13 September 2006

How You Can Help Serbia

Is your Congressional Representative or Senator on the Serbian Caucus?
Serbian Unity Congress
March 29, 2006

If your Senator or Representative has not joined the Congressional Serbian Caucus, your job as a Serbian American is to try to convince him or her to become one. To determine if your Senator or Representative is not on the Caucus, you can contact the SUC Washington office (202) 469-8643 and ask for assistance.
a. Send letters, faxes and be sure to follow up with phone calls to the member urging him or her to become a member by contacting Brian Fauls from Rep. Burton's office at telephone: (202) 225-2276 (email: (brian.fauls2@mail.house.gov). Ask your family, friends, and kumovi to do the same. If you need help in writing the letter, please contact the SUC Washington office (202) 469-8643, and we will provide you with one to help you draft the letter. You can call your Representative at the U.S. capital switchboard: (800) 839-5276.
b. Call your Senator and your Congressman's office and ask for a meeting. If you are meeting in your local district, you may only get to meet with an aide, this is still very valuable. Phone numbers will be in the front of your phone book, on the web at www.congress.org or you can call the U.S. capital switchboard at (800) 839-5276 or (202) 224-3121 or call the SUC Washington office (202) 469-8643 for assistance.
Face to face meetings will have the biggest impact, and it would be great is if you can take along several people who live in the same Congressional district. Community leaders – priests, parish leaders, heads of Serbian organizations, etc. -- are particularly good for these meetings, although every voter in the district is important.
c. One of you will host the meeting; this probably means you. You will open and close the conversation with the Senator, Congressman or Congressional aide, and all others in your group will have defined speaking parts that are no more than two minutes.
You can meet with a Senator, Representative or an office aide either in Washington D.C. during the 2006 Serb Day in Washington event this June or in a local office. These tips should be helpful.
1. Make a list of what you want to say to the Scheduler and have it with you when you make the call. It may sound silly, and you may never even look at it, but it will definitely boost your confidence.
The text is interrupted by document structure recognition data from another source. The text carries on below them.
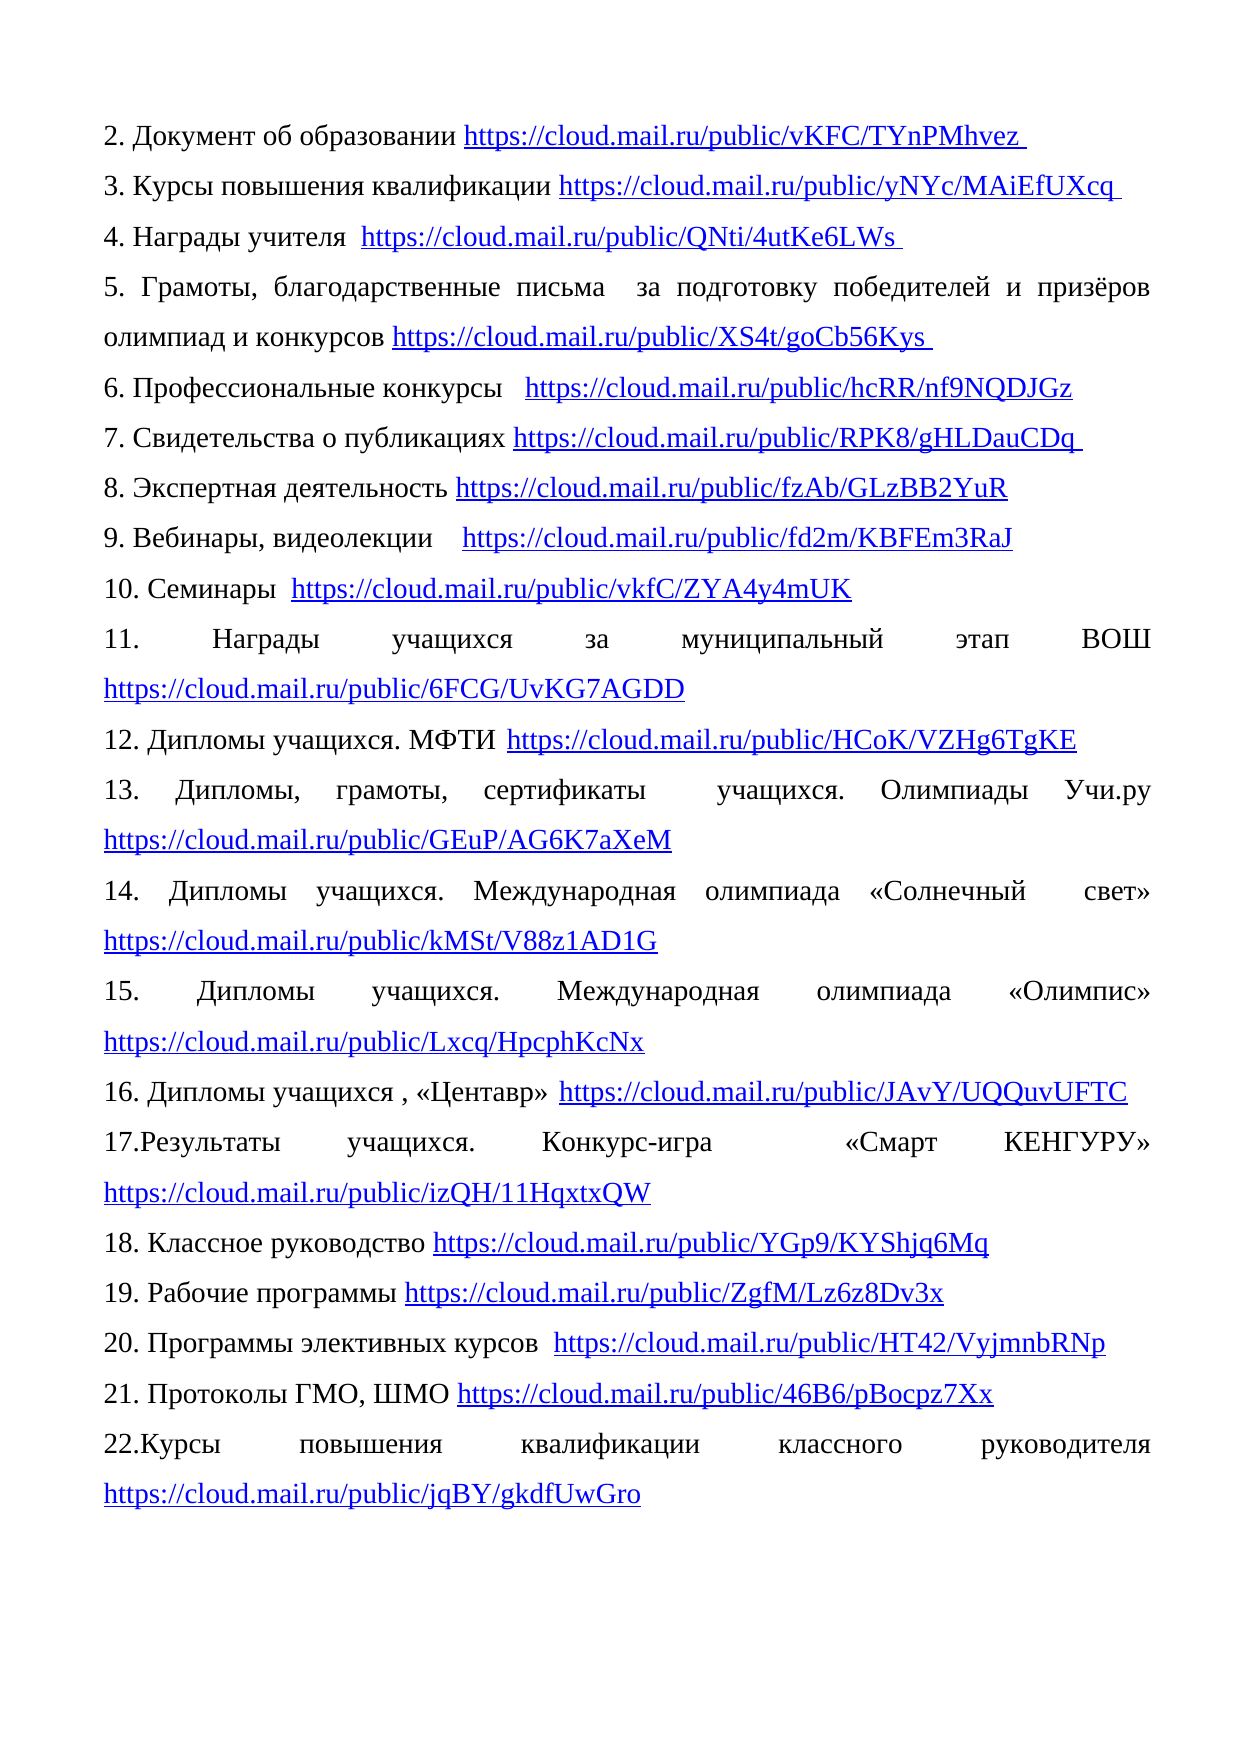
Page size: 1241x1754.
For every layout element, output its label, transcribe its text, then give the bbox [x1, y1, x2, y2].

text 20. Программы элективных курсов https://cloud.mail.ru/public/HT42/VyjmnbRNp [103, 1326, 1152, 1359]
text 3. Курсы повышения квалификации https://cloud.mail.ru/public/yNYc/MAiEfUXcq [103, 168, 1152, 202]
text 4. Награды учителя https://cloud.mail.ru/public/QNti/4utKe6LWs [103, 219, 1152, 252]
text 19. Рабочие программы https://cloud.mail.ru/public/ZgfM/Lz6z8Dv3x [103, 1275, 1152, 1309]
text 17.Результаты учащихся. Конкурс-игра «Смарт КЕНГУРУ» https://cloud.mail.ru/public/izQH/11HqxtxQW [103, 1124, 1152, 1208]
text 9. Вебинары, видеолекции https://cloud.mail.ru/public/fd2m/KBFEm3RaJ [103, 521, 1152, 554]
text 16. Дипломы учащихся , «Центавр» https://cloud.mail.ru/public/JAvY/UQQuvUFTC [103, 1074, 1152, 1108]
text 13. Дипломы, грамоты, сертификаты учащихся. Олимпиады Учи.ру https://cloud.mail.ru/public/GEuP/AG6K7aXeM [103, 772, 1152, 856]
text 22.Курсы повышения квалификации классного руководителя https://cloud.mail.ru/public/jqBY/gkdfUwGro [103, 1426, 1152, 1510]
text 11. Награды учащихся за муниципальный этап ВОШ https://cloud.mail.ru/public/6FCG/UvKG7AGDD [103, 621, 1152, 705]
text 10. Семинары https://cloud.mail.ru/public/vkfC/ZYA4y4mUK [103, 571, 1152, 604]
text 15. Дипломы учащихся. Международная олимпиада «Олимпис» https://cloud.mail.ru/public/Lxcq/HpcphKcNx [103, 973, 1152, 1057]
text 5. Грамоты, благодарственные письма за подготовку победителей и призёров олимпиад и конкурсов https://cloud.mail.ru/public/XS4t/goCb56Kys [103, 269, 1152, 353]
text 2. Документ об образовании https://cloud.mail.ru/public/vKFC/TYnPMhvez [103, 118, 1152, 152]
text 18. Классное руководство https://cloud.mail.ru/public/YGp9/KYShjq6Mq [103, 1225, 1152, 1258]
text 8. Экспертная деятельность https://cloud.mail.ru/public/fzAb/GLzBB2YuR [103, 470, 1152, 504]
text 14. Дипломы учащихся. Международная олимпиада «Солнечный свет» https://cloud.mail.ru/public/kMSt/V88z1AD1G [103, 873, 1152, 957]
text 6. Профессиональные конкурсы https://cloud.mail.ru/public/hcRR/nf9NQDJGz [103, 370, 1152, 403]
text 7. Свидетельства о публикациях https://cloud.mail.ru/public/RPK8/gHLDauCDq [103, 420, 1152, 453]
text 21. Протоколы ГМО, ШМО https://cloud.mail.ru/public/46B6/pBocpz7Xx [103, 1376, 1152, 1409]
text 12. Дипломы учащихся. МФТИ https://cloud.mail.ru/public/HCoK/VZHg6TgKE [103, 722, 1152, 755]
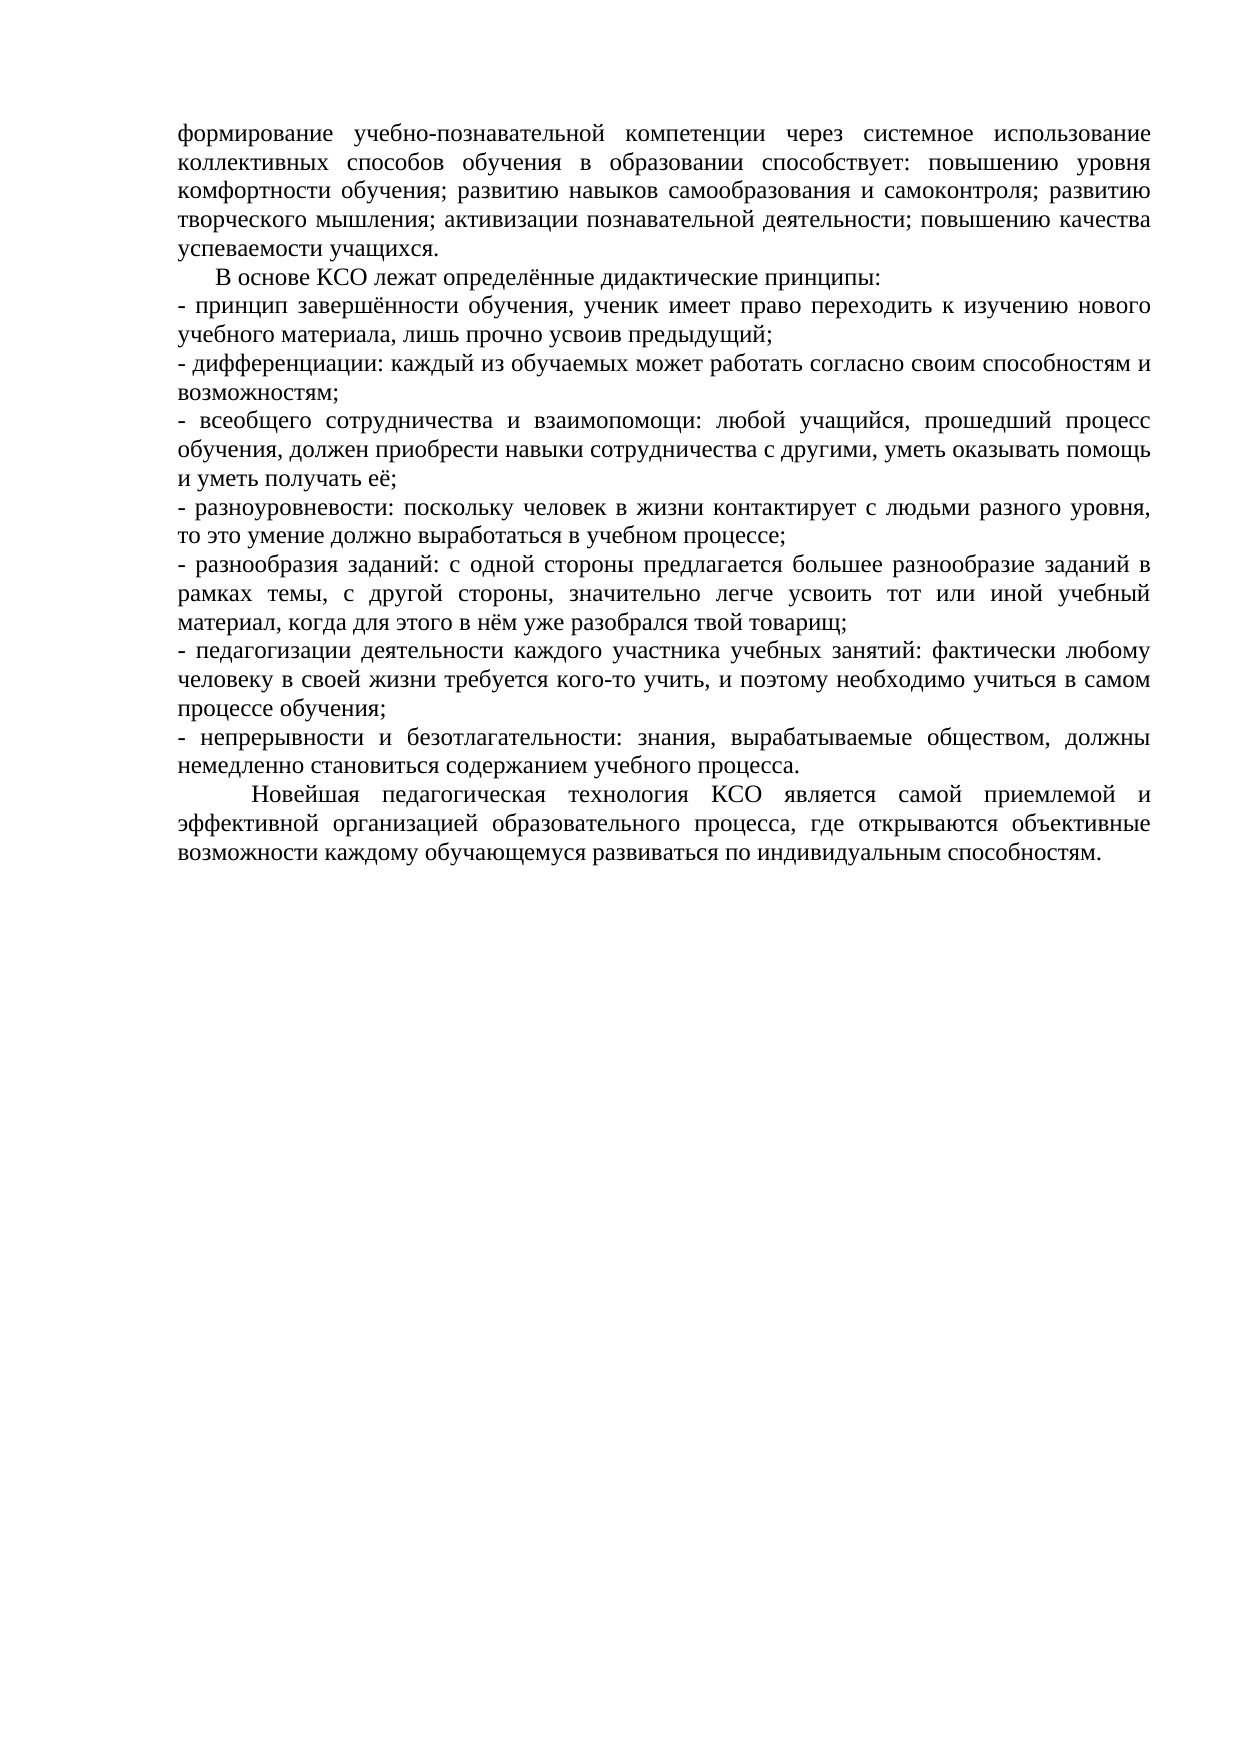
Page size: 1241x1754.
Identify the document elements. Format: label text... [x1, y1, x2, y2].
They will ask for the date, of course, what you would like to speak to the Senator or Representative about, and possibly who will be attending the meeting.
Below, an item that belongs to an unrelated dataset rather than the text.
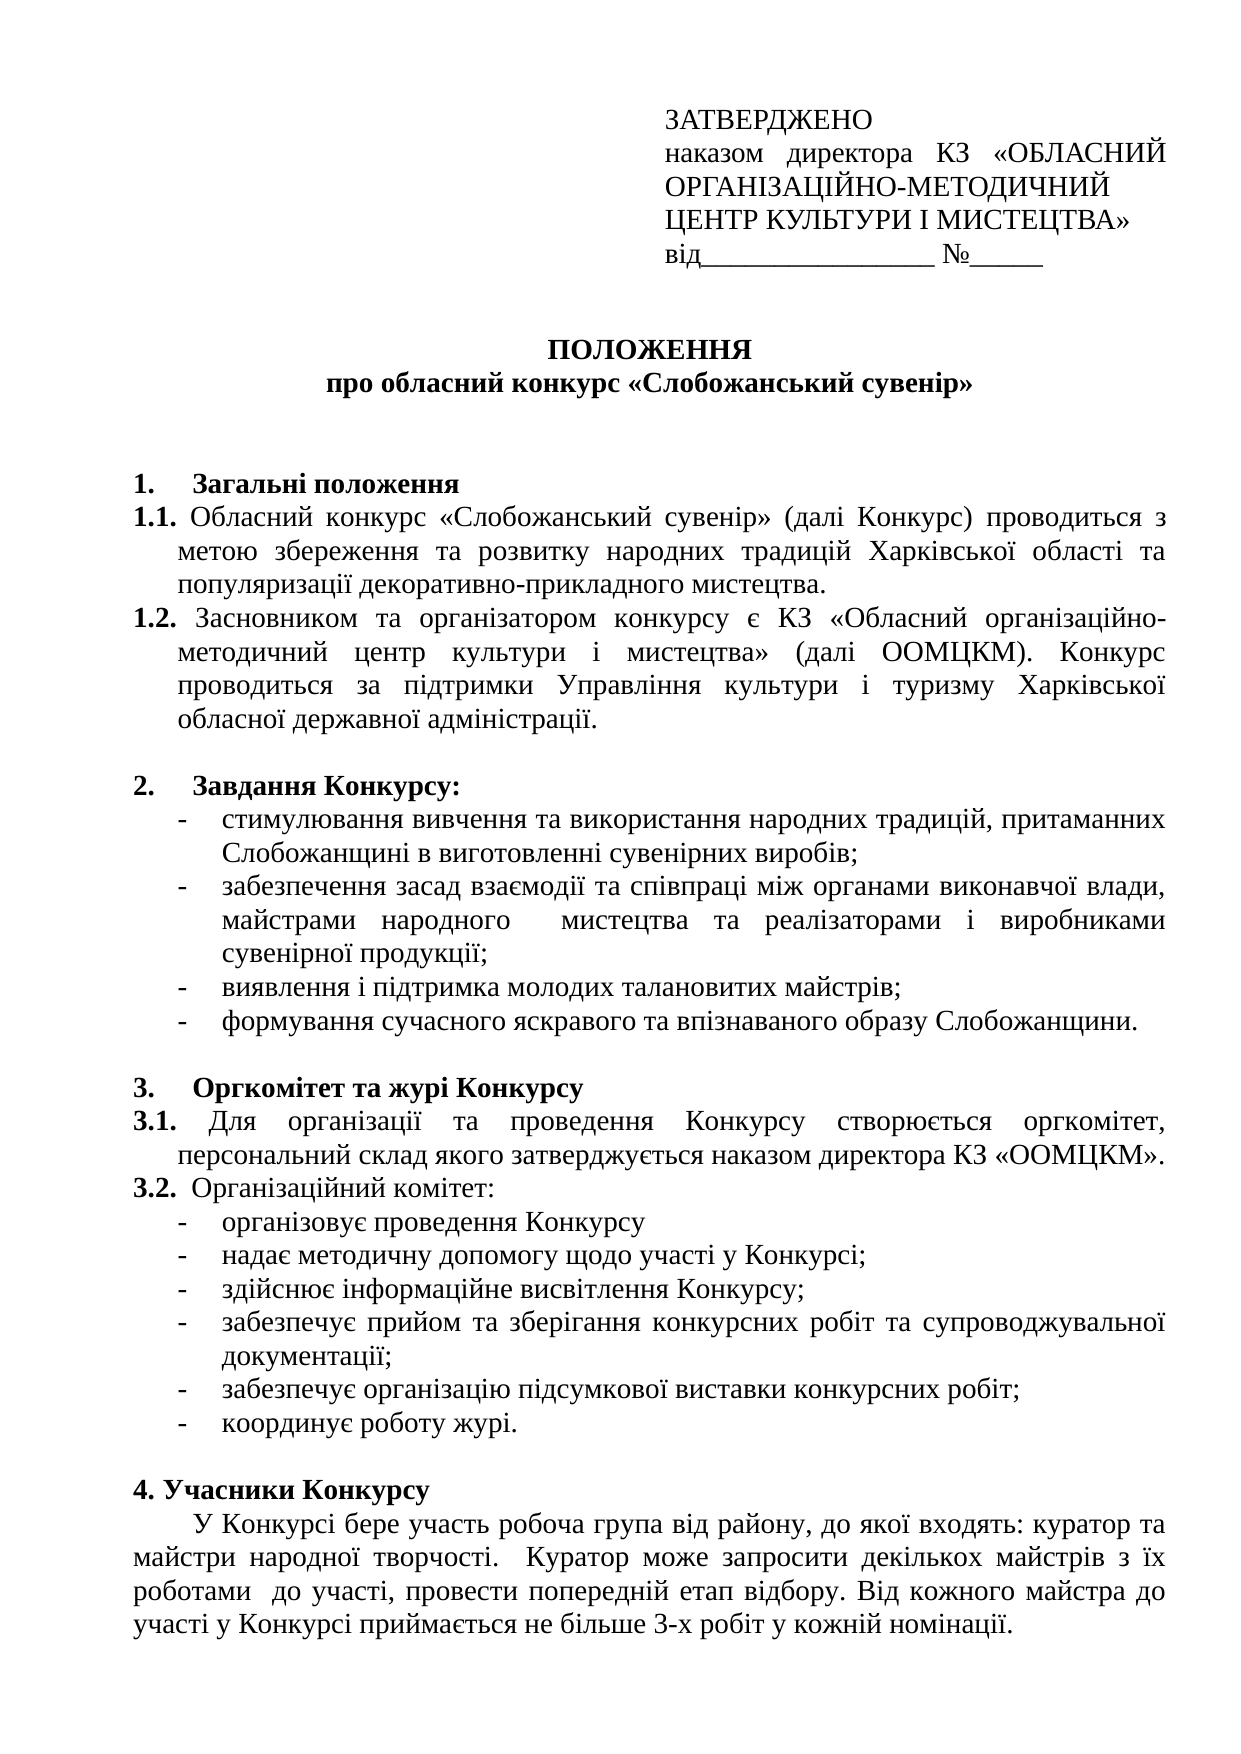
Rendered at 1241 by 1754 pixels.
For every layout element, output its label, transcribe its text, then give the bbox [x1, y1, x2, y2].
2. Call the Capitol Switchboard at (202) 224-3121 and ask to be connected to your Congress Member’s office or dial the number directly if you have it. If you don’t know who your senator or representative is, visit www.congress.org to find out. All you need is your zip code. Feel free to contact the SUC Washington office at (202) 463-8643.
3. Ask to speak to the Scheduler. If he or she is unavailable leave a message with your name and phone number requesting a meeting. Most likely they will return your phone call; however, if you do not hear back from the Scheduler by the next day, call again the following day. Remember that these people are very busy, but ultimately they work for you, and it is fully within your rights to ask to see and speak to your Member of Congress. Keep making follow up calls until you speak to the Scheduler directly. This could take eight or ten calls, so don’t get discouraged. If you end up with a no, ask to meet with an aide, who is working on international issues. Each office has their own assignments so this could be anyone. Also ask for a meeting in the district when your senator or representative it there. This will require equal persistence. Ask the D.C. Scheduler whom to talk to in the local or district office. They will also have the number if you don’t.
4. Be ready to tell the Scheduler what the meeting will be about. Inform the Scheduler you will be faxing a request for the meeting with all of the pertinent information they require. You may want to ask if they would like it emailed as well.
5. Congratulations! The hard part is over, and you have the meeting secured. The more Serbs who do their part, the stronger our Voice in Washington.